[GIS] How to get square metric pixels for a GeoTiff, whose pixel spacing is given in degree

coordinate systemqgisutmwgs84

I have received a GeoTiff file, whose pixel spacing is provided in degree (e.g. +1° to the right, -1° down). Of course, this means that the actual, metric pixel spacing changes in relation to the latitude, which is bad, if you want to relate pixel distances to actual, real-world distances. What is the straight-forward procedure to transform the image in such a way that the result is squared, metric pixels (e.g. +1m to the right, -1m down)?

For sake of completeness: The original image is provided in WGS84-latlon coordinates (EPSG:4326), the final image should be projected to the proper UTM zone (e.g.
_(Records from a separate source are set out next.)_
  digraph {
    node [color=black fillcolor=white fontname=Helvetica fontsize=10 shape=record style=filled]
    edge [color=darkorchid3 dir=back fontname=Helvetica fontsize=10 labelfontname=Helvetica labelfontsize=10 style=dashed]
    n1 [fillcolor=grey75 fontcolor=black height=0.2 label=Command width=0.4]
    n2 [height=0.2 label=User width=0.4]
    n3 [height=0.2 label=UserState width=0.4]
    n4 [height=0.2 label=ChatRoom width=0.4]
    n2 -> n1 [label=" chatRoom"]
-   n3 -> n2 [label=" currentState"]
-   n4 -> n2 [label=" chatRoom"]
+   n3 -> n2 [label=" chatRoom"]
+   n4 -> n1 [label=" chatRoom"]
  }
EPSG:32632).

I figure I'll probably first have to reproject the dataset. But then still the question remains about how to resample the resulting, reprojected image so that its pixel size can be set to an arbitrarily chosen, square size?

Using any distance measuring tool within QGIS is not an option, as I need to export the image again as a GeoTiff in order to process it externally with a different software.

Best Answer

As Gerardo Jimenez stated in the comments, you'll need to resample/warp your grid to a metric coordinate system like utm. If the cell size of your original geotiff is one degree, then your optimum warped cell size is 111 kilometer, do not use a cell size of one meter as you will not get a better image and this would eat up an enormous amount of disk space. For most cases a rapid nearest neighbour interpolation will yield acceptabele results. If the cell size of the original geotiff is 0.5 degrees, use 111000*0.5 meters for reprojected cell size.